Diário do futuro – dia 36
Queijo com goiabada funciona de qualquer maneira. Com queijo fresco funciona mais. Acho que é invenção de algum mineiro genial. A Itália é a terra dos queijos e eu saí para comprar um pedaço de Quartirolo Lombardo DOP, muito comum nessa região. Trata-se de um queijo fresco de breve ou média maturação, como o nosso queijo Minas. O fresco combina melhor com goiabada, o meia cura só comprei duas vezes. Comi e me lambuzei.

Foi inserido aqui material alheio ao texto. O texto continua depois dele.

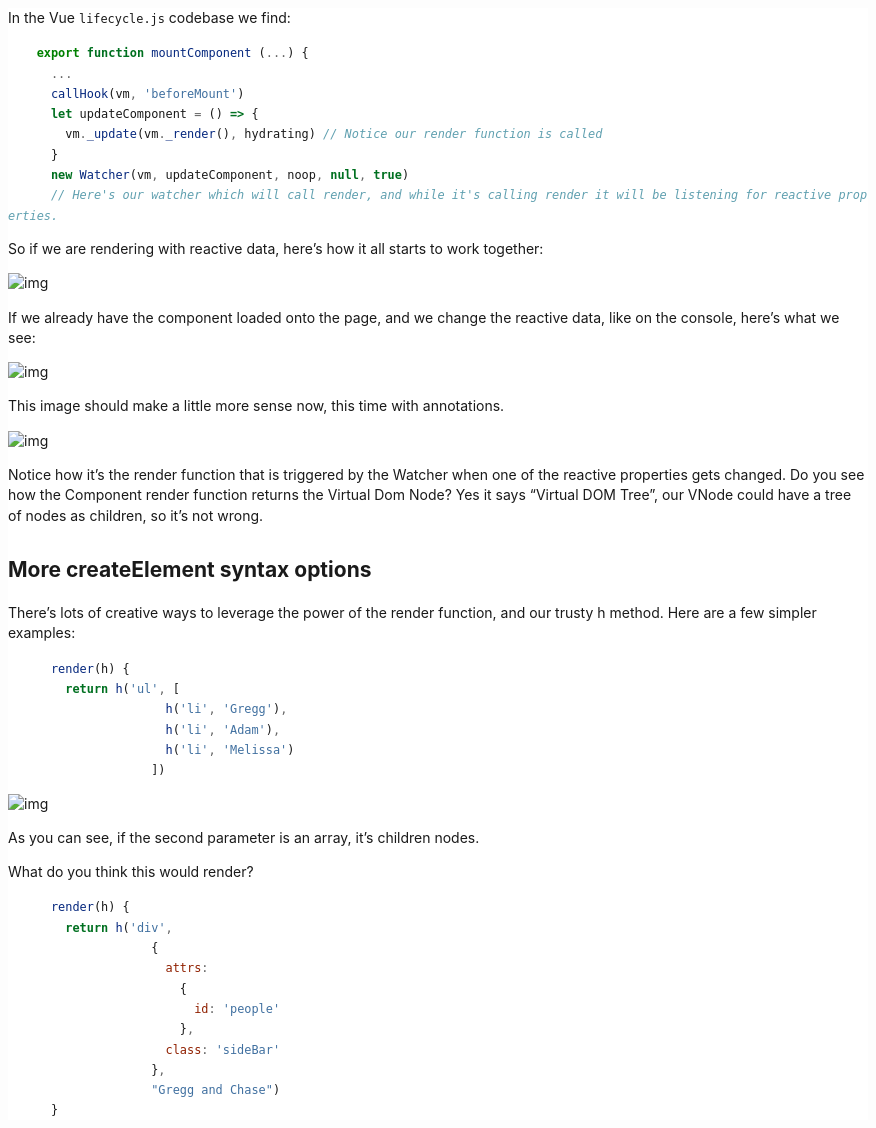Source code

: In the Vue `lifecycle.js` codebase we find:

```javascript
    export function mountComponent (...) {
      ...
      callHook(vm, 'beforeMount')
      let updateComponent = () => { 
        vm._update(vm._render(), hydrating) // Notice our render function is called
      }
      new Watcher(vm, updateComponent, noop, null, true)
      // Here's our watcher which will call render, and while it's calling render it will be listening for reactive properties.
```

So if we are rendering with reactive data, here’s how it all starts to work together:

![img](https://firebasestorage.googleapis.com/v0/b/vue-mastery.appspot.com/o/flamelink%2Fmedia%2F1578371665557_10.gif?alt=media&token=7889fd4d-6bbb-4b12-bcb1-75a29a18e50e)

If we already have the component loaded onto the page, and we change the reactive data, like on the console, here’s what we see:

![img](https://firebasestorage.googleapis.com/v0/b/vue-mastery.appspot.com/o/flamelink%2Fmedia%2F1578371670755_11.gif?alt=media&token=010e8a67-46a5-4ba9-8b11-3dec094a9cc6)

This image should make a little more sense now, this time with annotations.

![img](https://firebasestorage.googleapis.com/v0/b/vue-mastery.appspot.com/o/flamelink%2Fmedia%2F1578371676320_12.jpg?alt=media&token=99a35137-b6b8-4417-a58d-5b3c6edb610a)

Notice how it’s the render function that is triggered by the Watcher  when one of the reactive properties gets changed.  Do you see how the  Component render function returns the Virtual Dom Node?  Yes it says  “Virtual DOM Tree”, our VNode could have a tree of nodes as children, so it’s not wrong.

## More createElement syntax options

There’s lots of creative ways to leverage the power of the render  function, and our trusty h method. Here are a few simpler examples:

```javascript
      render(h) { 
        return h('ul', [
                      h('li', 'Gregg'),
                      h('li', 'Adam'),
                      h('li', 'Melissa')
                    ])
```

![img](https://firebasestorage.googleapis.com/v0/b/vue-mastery.appspot.com/o/flamelink%2Fmedia%2F1578371682053_13.png?alt=media&token=5ead7f3e-7bca-41cc-96b3-aa62f1114b30)

As you can see, if the second parameter is an array, it’s children nodes.

What do you think this would render?

```javascript
      render(h) { 
        return h('div', 
                    {
                      attrs: 
                        {
                          id: 'people'
                        },
                      class: 'sideBar'
                    },
                    "Gregg and Chase")
      }
```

Posso dizer que sou fã de queijos. Prefiro fã que viciado, que soa marginal. E já que o assunto é queijo, acho incrível como o grana faz parte de qualquer dieta, nessa terra. O termo “grana”, dentro da União Europeia, é legalmente protegido pela denominação Grana Padano, o que não muda o fato de outras marcas que não podem mais usar o termo continuam sendo queijos do tipo grana. Parmigiano Reggiano, Trentingrana e Granone Lodigiano são outras marcas de queijo grana. Voltando às dietas (fuja delas!), o grana é aconselhado por cem de cada cem médicos, nutricionistas e pediatras. Sabe a papinha do bebê feita em casa? Aqui vai um pouco de grana ralado na hora. E essa é uma coisa importante: ralar o queijo na hora. Mesmo os já ralados com a marca do consórcio não têm a mesma qualidade. Ralar o queijo sobre o prato faz uma diferença enorme. No sabor, no aroma e na qualidade.
Peraí que vou fazer outro sanduíche como eu gosto: duas fatias de queijo e recheio de goiabada.
Diário do futuro – dia 37
Em todos esses anos de Itália, nunca vi um fevereiro tão quente assim. Temperatura de nove graus às dez da noite chega a ser assustador nesse período. Para piorar, acabei de assistir um programa de pesca que mostrou como a temperatura da água na região sul-ocidental do Alaska vem aumentando, desde 2016. A fauna adulta desapareceu – o que coloca em risco a economia local que vive da pesca – ao mesmo tempo de espécies desconhecidas começam a tomar conta daquelas águas.
Me preocupa como estamos extinguindo a vida no planeta. É possível, como no filme The Road, que, para sobreviver, o canibalismo vire moda. Tô aqui torcendo para os ursos polares migrarem e se adaptarem à vida nas megalópoles.
Eu sei, não deveria ter visto aquele filme.
Diário do futuro – dia 38
Domingo de expectativas. Se, por um lado, um falcão da economia na poltrona de primeiro-ministro está longe do que o povo italiano merece, por outro lado, o aborto de um novo governo guiado por Mario Draghi faria muito mal à imagem do país. A projeção externa tem impacto nas relações de mercado e políticas. Draghi é respeitado e admirado não só na Europa. Obama certa vez disse: “quando tenho dúvidas sobre economia, ligo para Mario Draghi”. O nosso provável próximo chefe de governo tem excelentes relações. Por via das dúvidas, vou mudar meu cofrinho de esconderijo.
Regiões da faixa laranja passam à amarela a partir de amanhã. Restarão poucas na laranja. Ao mesmo tempo, há províncias que entrarão em lockdown por três semanas. Humanos que agem como humanos irão se comportar como se a pandemia tivesse acabado. Faixa amarela não é a normalidade. Em breve, teremos atualizações cromáticas.